Texto proporcionado -

El acoso y abuso sexual en el ámbito laboral es inaceptable, al igual que todas las formas de violencia contra las mujeres; sin embargo, sigue siendo una constante.
En marzo, el mes internacional de conmemoración de las luchas de las mujeres, seguimos enfrentándonos a una realidad dolorosa: el acoso y el abuso sexual en el trabajo no cede, no se transforma; por el contrario, se afianza y se instala en los espacios laborales para recordarnos a las mujeres, que el camino hacia la igualdad real sigue siendo espinoso.
Cuando pensamos en el lugar de trabajo, sin duda pensamos que este debería ser, por definición, un espacio seguro: un entorno donde las personas se desarrollen profesionalmente, donde las mujeres se sientan cómodas, satisfechas y plenas en el ejercicio de sus derechos.
La Constitución Política de Colombia consagra esos derechos y establece la obligación del Estado de velar por nuestro bienestar como ciudadanas.
Hoy vemos que esa realidad aún está lejos. periodistas de nuestro país han denunciado acosos y abusos sexuales por parte de presentadores y periodistas del Canal Caracol.
Entre los testimonios más impactantes, una de las valientes comunicadoras manifestaba que le pedía a Dios ser invisible.
¿Será acaso que las mujeres trabajadoras en Colombia terminamos luchando por ser invisibles?
Hemos peleado durante toda la historia de la reivindicación de los derechos de las mujeres por ser visibles, por tener voz, por tener voto.
Es inadmisible que cualquier mujer en Colombia o en el mundo piense o haya sentido que su única opción es hacerse invisible.
Sin embargo, en ocasiones, esa parece ser la única salida ante una realidad que, en algunos casos, nos supera.
Colombia ratificó el Convenio 190 de la OIT, mediante el cual el país se compromete a generar acciones para reducir las brechas de género en el ambiente laboral, prevenir y sancionar el acoso sexual, y transformar culturalmente las organizaciones.
La ratificación de esos Convenios internacionales entra a formar parte del bloque de constitucionalidad.
En esa dirección, las mujeres debemos exigir que en nuestros entornos laborales existan rutas claras, canales seguros y mecanismos efectivos para denunciar, alzar la voz y erradicar estas prácticas que nos someten y nos impiden avanzar.
A las periodistas valientes que denuncian: gracias por hacer visible lo que tantos han querido mantener invisible.

Enunciado - Indica si cada afirmación concuerda con el texto sobre el acoso sexual en el trabajo, respondiendo sí o no y citando textualmente las palabras que lo deciden. 1. Colombia ratificó el Convenio 190 de la OIT. 2. El acoso y el abuso sexual en el trabajo están disminuyendo. 3. Una de las comunicadoras que denunciaron dijo que le pedía a Dios ser invisible.

[Entradas guardadas del conjunto de datos]
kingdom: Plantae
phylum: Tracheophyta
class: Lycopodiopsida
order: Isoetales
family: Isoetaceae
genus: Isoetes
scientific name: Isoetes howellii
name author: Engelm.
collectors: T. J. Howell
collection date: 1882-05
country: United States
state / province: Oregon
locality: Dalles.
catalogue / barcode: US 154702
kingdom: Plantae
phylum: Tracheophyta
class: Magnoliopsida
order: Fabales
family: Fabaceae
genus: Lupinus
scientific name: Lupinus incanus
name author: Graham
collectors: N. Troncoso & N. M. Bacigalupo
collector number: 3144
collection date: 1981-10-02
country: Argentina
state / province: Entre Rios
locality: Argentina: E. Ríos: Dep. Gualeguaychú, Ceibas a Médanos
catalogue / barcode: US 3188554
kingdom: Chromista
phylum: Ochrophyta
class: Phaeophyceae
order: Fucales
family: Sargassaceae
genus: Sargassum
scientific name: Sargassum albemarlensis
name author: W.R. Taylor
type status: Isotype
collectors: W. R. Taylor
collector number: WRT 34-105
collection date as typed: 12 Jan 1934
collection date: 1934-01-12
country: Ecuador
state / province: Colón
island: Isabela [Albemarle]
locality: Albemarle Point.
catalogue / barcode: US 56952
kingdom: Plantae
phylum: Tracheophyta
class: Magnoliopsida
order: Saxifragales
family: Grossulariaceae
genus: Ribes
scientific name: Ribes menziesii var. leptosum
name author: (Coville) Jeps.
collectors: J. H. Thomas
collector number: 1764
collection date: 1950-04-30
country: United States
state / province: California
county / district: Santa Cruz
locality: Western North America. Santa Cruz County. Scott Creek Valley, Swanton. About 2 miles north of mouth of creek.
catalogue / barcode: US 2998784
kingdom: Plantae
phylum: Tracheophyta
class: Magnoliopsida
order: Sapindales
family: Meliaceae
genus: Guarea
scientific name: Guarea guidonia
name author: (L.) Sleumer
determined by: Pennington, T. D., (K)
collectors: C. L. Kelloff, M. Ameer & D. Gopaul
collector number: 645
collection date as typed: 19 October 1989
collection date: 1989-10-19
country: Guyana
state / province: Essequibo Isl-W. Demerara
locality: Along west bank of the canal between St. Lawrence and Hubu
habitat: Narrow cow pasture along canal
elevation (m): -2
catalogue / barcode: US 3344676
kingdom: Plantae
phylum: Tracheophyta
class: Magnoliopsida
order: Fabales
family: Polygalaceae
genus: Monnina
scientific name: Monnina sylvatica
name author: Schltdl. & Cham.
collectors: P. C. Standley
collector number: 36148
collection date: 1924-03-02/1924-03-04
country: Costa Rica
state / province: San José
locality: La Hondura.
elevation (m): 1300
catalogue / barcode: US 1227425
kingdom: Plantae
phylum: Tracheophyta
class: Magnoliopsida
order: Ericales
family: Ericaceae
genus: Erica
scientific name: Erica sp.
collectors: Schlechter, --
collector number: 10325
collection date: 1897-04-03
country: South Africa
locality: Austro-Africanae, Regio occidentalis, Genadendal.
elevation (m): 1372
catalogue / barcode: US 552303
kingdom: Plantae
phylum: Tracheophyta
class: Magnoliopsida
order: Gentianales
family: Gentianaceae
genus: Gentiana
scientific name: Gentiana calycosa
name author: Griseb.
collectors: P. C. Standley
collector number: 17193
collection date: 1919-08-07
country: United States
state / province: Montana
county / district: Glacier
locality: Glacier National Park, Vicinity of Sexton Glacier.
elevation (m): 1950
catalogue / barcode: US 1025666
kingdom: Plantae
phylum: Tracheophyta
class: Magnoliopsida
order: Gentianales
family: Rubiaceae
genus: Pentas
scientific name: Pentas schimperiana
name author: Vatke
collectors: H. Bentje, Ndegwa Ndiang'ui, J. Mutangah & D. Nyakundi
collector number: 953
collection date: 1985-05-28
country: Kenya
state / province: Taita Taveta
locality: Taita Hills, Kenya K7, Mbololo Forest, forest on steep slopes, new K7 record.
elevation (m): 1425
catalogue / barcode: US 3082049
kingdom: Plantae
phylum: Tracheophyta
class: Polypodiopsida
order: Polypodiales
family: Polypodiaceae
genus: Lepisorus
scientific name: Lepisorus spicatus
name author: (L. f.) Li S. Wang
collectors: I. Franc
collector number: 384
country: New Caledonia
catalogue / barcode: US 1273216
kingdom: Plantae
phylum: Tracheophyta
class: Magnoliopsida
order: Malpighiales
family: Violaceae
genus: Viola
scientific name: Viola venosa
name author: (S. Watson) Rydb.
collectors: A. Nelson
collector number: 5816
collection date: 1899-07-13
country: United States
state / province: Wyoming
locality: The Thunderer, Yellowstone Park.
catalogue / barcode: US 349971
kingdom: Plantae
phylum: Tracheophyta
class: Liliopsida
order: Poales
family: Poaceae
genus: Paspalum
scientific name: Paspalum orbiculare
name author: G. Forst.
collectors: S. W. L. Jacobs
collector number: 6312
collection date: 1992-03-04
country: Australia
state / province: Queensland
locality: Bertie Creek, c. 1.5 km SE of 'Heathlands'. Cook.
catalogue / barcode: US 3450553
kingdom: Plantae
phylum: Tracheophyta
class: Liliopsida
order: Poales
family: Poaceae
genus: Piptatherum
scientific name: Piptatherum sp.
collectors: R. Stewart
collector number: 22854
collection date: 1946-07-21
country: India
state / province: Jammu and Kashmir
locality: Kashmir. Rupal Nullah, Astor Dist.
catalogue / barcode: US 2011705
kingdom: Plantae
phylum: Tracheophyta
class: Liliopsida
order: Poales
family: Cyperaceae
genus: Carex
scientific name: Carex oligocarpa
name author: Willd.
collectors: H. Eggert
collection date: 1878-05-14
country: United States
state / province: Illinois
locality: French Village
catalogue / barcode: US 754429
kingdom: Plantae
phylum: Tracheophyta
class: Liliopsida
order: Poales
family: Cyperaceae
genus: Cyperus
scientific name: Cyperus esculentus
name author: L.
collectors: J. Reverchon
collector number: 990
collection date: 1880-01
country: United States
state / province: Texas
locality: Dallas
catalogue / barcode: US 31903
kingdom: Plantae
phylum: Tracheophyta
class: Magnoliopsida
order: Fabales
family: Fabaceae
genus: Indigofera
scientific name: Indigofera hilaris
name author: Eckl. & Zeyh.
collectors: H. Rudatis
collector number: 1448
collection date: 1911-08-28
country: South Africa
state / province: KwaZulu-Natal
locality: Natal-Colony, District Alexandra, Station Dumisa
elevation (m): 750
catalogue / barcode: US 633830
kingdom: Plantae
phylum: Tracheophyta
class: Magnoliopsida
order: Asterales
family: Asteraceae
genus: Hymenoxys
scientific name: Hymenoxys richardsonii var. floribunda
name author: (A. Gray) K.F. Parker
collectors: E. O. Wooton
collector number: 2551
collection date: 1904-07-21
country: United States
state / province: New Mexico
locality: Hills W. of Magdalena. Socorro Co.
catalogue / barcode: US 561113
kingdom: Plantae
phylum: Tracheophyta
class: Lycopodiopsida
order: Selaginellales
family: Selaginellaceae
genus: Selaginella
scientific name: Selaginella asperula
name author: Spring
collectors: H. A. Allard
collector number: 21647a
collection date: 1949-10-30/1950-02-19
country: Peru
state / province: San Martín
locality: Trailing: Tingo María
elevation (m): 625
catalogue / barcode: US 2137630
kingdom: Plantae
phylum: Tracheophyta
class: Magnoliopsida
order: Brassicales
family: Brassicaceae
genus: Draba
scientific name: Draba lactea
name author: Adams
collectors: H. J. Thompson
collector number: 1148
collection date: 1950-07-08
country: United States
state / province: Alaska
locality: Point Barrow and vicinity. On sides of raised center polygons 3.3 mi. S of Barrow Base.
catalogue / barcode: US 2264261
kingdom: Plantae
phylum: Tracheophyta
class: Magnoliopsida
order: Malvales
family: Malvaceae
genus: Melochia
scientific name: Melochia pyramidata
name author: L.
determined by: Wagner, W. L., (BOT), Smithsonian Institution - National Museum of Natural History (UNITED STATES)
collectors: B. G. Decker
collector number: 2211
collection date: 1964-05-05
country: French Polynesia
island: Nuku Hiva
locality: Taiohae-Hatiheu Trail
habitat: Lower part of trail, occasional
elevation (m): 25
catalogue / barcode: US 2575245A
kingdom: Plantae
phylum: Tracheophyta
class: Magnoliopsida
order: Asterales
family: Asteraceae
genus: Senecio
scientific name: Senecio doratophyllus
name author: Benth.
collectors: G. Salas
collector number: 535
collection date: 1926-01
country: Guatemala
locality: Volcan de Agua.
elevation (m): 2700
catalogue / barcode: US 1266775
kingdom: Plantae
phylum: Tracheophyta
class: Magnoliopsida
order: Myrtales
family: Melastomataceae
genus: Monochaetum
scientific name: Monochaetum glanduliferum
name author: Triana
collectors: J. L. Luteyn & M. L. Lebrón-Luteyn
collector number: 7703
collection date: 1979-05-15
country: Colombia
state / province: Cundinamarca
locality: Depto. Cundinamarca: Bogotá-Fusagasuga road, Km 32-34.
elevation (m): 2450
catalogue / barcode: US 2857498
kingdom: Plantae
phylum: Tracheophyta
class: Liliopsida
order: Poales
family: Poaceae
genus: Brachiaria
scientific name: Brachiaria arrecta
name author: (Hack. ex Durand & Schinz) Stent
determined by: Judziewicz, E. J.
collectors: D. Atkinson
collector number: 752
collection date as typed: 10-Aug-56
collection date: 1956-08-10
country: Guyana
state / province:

Solución -
1. Sí: «Colombia ratificó el Convenio 190 de la OIT».
2. No: «el acoso y el abuso sexual en el trabajo no cede, no se transforma».
3. Sí: «una de las valientes comunicadoras manifestaba que le pedía a Dios ser invisible».